Arman,
(Armand Fernandez)
1928–2005
L’un des fondateurs du mouvement des Nouveaux Réalistes
Arman décompose, découpe et accumule tout ce qu’il lui tombe sous la main c’est son principe de base.
Il s’inspire même des emblèmes d’œuvres classiques pour les reconstruire et les recomposer.
Les « outrages » qui fait subire à La Vénus Genitrix du Louvre et la Diane de Versailles, en sont de parfaits exemples.

M.A.K. Galerie expose deux rares « Transculptures » : Venus Labyrinthe de l’Amour et Engrediane ainsi que des œuvres choisies qui permettent de parcourir 40 ans de création . 

Arman est un esthète.

il aime :

— La Musique, au point de noyer des violons (Violon noyé 1972) ou de les violenter (Violon Coupé III 1994)

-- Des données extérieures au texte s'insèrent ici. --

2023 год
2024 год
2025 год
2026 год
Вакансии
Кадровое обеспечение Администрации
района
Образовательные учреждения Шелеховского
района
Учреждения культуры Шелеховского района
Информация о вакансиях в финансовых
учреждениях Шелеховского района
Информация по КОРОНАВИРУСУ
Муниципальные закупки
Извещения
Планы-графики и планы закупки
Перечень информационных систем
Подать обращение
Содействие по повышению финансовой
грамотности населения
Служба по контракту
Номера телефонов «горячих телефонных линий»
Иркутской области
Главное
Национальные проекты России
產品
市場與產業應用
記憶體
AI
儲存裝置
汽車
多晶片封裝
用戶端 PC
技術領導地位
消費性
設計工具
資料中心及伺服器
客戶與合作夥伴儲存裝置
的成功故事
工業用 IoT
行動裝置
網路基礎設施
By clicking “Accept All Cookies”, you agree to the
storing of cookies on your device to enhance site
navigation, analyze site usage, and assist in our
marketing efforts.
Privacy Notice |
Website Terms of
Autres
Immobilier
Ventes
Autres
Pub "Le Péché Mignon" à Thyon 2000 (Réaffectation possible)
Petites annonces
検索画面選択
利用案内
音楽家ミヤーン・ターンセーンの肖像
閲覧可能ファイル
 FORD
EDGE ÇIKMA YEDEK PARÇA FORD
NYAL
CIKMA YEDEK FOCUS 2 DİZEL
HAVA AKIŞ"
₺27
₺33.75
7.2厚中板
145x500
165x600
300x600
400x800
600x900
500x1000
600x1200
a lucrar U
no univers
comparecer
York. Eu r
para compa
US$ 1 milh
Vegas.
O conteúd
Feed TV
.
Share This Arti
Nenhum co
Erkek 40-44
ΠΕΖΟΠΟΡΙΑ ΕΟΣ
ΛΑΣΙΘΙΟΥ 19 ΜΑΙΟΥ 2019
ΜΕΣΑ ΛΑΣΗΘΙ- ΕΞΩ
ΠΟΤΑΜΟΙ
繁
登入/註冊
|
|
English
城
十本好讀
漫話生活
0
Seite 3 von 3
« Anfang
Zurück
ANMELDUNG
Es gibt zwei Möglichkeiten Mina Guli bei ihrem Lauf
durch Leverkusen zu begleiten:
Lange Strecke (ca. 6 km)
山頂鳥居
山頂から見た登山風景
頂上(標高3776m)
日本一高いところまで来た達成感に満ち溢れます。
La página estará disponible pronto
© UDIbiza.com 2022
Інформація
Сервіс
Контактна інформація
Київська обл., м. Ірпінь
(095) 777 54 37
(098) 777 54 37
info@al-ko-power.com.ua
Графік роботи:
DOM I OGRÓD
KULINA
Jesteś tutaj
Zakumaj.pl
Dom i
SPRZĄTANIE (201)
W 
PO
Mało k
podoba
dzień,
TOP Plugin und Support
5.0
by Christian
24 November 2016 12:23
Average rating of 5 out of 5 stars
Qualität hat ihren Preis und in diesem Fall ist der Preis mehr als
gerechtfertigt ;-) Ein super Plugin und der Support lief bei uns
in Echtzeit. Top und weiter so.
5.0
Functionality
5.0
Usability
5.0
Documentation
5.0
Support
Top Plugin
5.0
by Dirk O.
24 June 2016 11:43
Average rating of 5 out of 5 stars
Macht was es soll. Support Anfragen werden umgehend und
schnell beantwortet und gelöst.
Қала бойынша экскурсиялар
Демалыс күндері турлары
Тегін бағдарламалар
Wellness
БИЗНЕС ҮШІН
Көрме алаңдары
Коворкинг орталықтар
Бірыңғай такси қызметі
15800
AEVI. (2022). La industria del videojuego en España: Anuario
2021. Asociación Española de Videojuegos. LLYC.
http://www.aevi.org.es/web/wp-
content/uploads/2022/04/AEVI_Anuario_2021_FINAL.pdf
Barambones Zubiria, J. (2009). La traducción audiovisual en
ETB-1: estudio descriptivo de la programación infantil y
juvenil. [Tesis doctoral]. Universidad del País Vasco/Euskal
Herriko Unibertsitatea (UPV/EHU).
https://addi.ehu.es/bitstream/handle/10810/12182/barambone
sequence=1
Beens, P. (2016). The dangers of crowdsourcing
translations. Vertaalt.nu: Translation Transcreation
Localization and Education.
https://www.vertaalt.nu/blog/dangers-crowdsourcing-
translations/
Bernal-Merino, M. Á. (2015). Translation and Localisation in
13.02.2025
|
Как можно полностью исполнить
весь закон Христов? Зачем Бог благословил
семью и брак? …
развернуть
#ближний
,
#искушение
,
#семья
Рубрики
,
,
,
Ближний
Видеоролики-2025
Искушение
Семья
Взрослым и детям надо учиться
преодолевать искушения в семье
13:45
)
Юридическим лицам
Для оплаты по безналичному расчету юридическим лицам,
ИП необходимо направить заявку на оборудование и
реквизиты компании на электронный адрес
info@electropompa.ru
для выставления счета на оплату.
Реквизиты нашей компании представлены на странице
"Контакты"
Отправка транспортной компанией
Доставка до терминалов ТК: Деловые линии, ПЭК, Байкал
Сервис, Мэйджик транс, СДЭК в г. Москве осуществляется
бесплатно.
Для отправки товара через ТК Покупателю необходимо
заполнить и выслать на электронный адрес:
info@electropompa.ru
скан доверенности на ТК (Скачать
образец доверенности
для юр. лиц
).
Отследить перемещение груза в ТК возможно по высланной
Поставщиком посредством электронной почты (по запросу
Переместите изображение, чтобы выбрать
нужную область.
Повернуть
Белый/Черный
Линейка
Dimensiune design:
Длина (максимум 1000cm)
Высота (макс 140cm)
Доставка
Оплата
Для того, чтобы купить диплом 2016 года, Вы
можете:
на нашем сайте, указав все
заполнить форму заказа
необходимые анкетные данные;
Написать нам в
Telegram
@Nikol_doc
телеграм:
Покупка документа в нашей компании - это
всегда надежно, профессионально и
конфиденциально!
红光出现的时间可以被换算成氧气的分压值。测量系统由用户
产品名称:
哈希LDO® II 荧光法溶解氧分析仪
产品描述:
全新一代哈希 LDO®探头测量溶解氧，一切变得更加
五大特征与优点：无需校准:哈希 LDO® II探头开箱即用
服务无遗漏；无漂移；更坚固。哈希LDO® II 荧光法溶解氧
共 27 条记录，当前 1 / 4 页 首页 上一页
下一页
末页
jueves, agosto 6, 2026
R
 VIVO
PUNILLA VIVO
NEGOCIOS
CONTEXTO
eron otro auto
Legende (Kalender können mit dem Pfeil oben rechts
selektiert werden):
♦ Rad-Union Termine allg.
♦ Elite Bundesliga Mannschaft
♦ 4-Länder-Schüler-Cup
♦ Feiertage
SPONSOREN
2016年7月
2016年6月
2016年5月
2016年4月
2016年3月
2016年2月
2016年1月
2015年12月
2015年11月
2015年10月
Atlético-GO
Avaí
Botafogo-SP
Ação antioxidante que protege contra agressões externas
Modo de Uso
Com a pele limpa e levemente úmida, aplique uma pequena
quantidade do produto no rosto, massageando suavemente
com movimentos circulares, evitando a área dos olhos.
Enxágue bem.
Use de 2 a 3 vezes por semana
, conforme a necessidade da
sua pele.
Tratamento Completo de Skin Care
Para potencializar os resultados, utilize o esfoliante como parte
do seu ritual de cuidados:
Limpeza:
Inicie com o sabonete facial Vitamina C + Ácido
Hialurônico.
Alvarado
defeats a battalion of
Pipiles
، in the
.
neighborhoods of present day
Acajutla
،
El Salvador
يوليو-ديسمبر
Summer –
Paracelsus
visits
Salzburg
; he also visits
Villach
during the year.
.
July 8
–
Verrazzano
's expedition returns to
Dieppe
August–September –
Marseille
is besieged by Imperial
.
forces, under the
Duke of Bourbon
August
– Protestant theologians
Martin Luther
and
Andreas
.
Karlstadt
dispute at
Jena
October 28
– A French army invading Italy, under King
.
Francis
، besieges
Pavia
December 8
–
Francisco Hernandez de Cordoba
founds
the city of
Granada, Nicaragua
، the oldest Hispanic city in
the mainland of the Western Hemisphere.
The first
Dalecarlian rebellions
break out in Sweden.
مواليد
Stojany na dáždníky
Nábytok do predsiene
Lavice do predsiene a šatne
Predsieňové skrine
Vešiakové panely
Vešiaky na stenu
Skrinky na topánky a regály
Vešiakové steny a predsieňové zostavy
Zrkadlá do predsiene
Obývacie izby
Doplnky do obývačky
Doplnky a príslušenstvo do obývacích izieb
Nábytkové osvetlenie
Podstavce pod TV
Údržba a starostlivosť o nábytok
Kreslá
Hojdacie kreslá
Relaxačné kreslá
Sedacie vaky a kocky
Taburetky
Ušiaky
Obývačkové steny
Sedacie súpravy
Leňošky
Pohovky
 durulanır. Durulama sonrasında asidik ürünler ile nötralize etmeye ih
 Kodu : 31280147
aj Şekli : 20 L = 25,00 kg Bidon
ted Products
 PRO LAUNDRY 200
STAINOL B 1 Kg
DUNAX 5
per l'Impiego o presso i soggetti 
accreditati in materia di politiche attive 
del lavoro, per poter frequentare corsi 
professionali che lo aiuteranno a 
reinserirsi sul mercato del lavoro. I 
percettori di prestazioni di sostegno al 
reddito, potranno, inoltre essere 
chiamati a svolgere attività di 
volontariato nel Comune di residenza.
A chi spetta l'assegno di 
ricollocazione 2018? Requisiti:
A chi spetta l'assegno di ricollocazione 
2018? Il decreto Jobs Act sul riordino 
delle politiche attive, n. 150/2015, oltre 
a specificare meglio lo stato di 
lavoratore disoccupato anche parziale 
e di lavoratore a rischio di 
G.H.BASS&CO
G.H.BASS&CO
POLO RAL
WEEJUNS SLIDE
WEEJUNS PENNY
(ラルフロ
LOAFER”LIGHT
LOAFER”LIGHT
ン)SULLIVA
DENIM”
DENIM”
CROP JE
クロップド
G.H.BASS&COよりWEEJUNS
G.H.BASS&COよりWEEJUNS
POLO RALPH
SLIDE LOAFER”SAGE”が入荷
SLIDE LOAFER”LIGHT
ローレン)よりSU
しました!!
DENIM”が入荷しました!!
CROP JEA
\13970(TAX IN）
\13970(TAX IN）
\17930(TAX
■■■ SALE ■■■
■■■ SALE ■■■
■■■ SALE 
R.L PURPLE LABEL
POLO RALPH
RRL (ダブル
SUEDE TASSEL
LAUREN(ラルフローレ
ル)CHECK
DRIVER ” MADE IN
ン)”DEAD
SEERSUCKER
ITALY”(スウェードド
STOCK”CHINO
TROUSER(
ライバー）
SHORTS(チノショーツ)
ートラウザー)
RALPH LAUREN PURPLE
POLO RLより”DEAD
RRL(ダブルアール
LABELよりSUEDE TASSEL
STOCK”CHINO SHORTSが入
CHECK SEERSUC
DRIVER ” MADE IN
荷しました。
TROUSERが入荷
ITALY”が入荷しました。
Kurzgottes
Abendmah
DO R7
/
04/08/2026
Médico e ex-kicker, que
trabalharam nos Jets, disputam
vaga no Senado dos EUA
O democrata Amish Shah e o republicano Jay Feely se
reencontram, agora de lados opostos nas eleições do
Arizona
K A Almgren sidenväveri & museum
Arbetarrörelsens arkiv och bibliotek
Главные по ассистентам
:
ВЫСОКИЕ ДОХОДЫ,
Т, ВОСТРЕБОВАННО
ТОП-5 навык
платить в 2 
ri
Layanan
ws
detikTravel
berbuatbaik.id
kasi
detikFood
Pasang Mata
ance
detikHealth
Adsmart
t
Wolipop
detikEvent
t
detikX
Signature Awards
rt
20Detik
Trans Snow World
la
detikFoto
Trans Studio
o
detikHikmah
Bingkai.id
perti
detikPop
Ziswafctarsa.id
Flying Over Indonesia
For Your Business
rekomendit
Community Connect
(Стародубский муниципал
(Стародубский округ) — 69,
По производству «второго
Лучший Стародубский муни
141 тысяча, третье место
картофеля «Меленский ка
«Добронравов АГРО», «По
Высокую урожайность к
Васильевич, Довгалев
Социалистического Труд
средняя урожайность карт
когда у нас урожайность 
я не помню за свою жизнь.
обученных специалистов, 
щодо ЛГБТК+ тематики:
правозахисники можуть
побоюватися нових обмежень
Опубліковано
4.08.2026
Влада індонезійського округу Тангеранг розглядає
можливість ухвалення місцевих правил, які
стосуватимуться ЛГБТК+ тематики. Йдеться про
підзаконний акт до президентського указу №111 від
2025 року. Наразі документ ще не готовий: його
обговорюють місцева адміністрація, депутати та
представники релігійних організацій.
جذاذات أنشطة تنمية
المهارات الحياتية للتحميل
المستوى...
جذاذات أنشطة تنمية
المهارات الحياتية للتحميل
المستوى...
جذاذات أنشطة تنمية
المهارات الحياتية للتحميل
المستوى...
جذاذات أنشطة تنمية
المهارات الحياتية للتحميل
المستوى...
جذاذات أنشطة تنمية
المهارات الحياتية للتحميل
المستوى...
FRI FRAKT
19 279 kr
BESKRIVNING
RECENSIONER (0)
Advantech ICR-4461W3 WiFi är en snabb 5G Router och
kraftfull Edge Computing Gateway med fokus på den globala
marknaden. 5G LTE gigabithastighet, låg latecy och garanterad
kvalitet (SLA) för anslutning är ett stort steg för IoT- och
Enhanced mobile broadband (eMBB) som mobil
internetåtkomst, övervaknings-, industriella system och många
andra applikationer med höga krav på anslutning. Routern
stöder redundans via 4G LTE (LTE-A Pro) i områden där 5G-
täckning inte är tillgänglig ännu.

— La Peinture, il l’accumule, laisse couler des tubes, et regarde les matières s’assembler (Accumulation de flacons de vernis et coulées rouge et argent, 1968-1969). 

Dans son concept novateur, Arman fige des collections d’objets, accumule des éléments du quotidien qu’il réussit à transformer en œuvres d’art inédites et muséales.

— La Littérature l’inspire également, il crée une accumulation de chaussures (More Cinderellas, 1995) clin d’œil à Cendrillon des contes de Grimm et de Perrault. 

Dès 1964, fort de sa nouvelle maîtrise du plexiglas, l’artiste réalise un tableau dans lequel il parvient à capturer des billes de mercure pour réaliser une œuvre tout a fait novatrice.

Cette création est particulièrement sensible aux effets de lumière si bien que son aspect est ainsi en perpetuel transformation.

L’énergie qu’elle dégage a séduit directeur du Musée du Carnegie Institute. Il la présente à l’Exposition internationale d’Art contemporain de Pittsburg.
Sidney Janis tombe sous son charme et l’acquiert pour sa galerie new-yorkaise.
40 ans plus tard, elle se retrouve à Paris, chez M.A.K. Galerie.